Start of TEXT PASSAGE

$\overline{ab}, \overline{ba}$ are numbers in base $10$.
$a,b=\;?$ if $\overline{ab}-\overline{ba} = a(b-1) $ and $a,b$ are primes and distinct.
I tried: $$\overline{ab}= 10a + b\;\text{ and }\;\overline{ba} = 10b + a$$ and I got this:
$$10(a-b) = b(a-1)$$ How can we find $a$ and $b$? (Primes and distinct $\Rightarrow a,b$ can be $3,5,7$)
For a positive integer $n$ let $\nu(n)$ be the number of digits in its decimal expansion. Then $$ \overline{a\,b}-\overline{b\,a}=a\,10^{\nu(b)}+b-b\,10^{\nu(a)}-a=a(10^{\nu(b)}-1)-b(10^{\nu(a)}-1). $$ If $a$ and $b$ are distinct primes and $\overline{a\,b}-\overline{b\,a}=a(b-1)$, then $a\mid10^{\nu(a)}-1=9\times\mathbf{1}_{\nu(a)}$, where $\mathbf{1}_{n}=1\dots1$ is a repunit. This implies hat the only possibilities for $a$ are $a=3$ or a prime repunit. If $a=3$ then $$ \overline{3\,b}-\overline{b\,3}=3\,10^{\nu(b)}+b-10\,b-3=3(b-1)\implies b=\frac{10^{\nu(b)}}{4} $$ and $b$ is not a prime integer.

End of TEXT PASSAGE
Start of ENTRIES SUPPLIED

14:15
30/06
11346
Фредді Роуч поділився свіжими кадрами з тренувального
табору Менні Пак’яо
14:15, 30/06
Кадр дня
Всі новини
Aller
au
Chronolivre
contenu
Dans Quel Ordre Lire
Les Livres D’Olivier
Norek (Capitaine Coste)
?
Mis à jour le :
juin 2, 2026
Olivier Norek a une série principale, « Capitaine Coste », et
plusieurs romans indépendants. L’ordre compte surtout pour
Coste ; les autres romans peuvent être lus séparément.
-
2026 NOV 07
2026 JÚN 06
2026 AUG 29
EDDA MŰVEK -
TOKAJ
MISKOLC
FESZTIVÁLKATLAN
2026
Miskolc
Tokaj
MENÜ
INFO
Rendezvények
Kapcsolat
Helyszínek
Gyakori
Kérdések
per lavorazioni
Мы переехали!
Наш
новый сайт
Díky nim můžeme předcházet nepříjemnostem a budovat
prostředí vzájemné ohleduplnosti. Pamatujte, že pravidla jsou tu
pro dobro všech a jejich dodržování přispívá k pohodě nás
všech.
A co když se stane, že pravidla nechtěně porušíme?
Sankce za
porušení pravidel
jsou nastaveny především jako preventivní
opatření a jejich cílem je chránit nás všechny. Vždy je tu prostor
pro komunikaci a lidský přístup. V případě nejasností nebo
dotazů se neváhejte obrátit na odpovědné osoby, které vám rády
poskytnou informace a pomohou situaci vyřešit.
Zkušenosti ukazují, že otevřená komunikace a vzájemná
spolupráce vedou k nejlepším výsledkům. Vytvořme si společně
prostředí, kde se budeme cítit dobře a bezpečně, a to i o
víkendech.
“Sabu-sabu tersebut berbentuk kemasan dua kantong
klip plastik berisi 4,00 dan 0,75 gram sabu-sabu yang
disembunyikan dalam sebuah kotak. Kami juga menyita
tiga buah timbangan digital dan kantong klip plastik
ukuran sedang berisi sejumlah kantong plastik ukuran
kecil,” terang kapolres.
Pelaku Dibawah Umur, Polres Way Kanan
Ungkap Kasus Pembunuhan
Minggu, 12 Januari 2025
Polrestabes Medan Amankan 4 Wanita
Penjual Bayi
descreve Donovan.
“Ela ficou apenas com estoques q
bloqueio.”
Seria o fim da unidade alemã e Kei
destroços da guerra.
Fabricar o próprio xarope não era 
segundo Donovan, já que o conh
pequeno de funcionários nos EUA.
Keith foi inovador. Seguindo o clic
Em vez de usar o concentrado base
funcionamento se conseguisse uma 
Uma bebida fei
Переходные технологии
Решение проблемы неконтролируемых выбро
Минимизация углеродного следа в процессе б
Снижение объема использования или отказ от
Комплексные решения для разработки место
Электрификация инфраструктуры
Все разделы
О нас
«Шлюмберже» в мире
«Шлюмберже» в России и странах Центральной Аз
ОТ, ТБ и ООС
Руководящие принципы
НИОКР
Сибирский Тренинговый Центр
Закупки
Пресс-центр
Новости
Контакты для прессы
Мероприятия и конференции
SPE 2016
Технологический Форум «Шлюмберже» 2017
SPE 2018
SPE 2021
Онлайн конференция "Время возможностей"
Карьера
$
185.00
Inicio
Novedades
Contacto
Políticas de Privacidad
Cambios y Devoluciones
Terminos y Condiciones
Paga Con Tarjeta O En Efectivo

End of ENTRIES SUPPLIED

• _THE TASK_
Carry on the discussion of the distinct primes $a$ and $b$ from the point after its final sentence. The records were drawn from a different source than the text.

• _RESPONSE AREA_
Finally, if $a$ is a prime repunit, then it is easy to see that $\overline{a\,b}-\overline{b\,a}\le0$.
If we consider the equation $|\overline{a\,b}-\overline{b\,a}|=a(b-1)$, there are solutions with $a=3$ and $b=\dfrac{10^{\nu(b)}-2}{2}$, which is prime for $\nu(b)=3, 4, 5, 7, 15, 55,\dots$.
$\overline{ab}-\overline{ba}=a(b-1)$
$10(a-b)-(a-b) = a(b-1)$
$9(a-b)=a(b-1)$
$3\cdot 3 \cdot (a-b)=a\cdot (b-1)$
$a\geq2$ and $b\geq2$, so $a\cdot (b-1)>0$ and therefore $a>b$, b$\neq 7$.
if $3$ doesn't divide $a$, $3|(b-1)$, therefore $b=3k+1$.
but thats contradict that $b$ is either $2$ or $3$ or $5$.
so $3|a$, then $a=3$ and $b=2$.
but $3\cdot 3 \cdot 1\neq3\cdot 1$.
so there is no solution.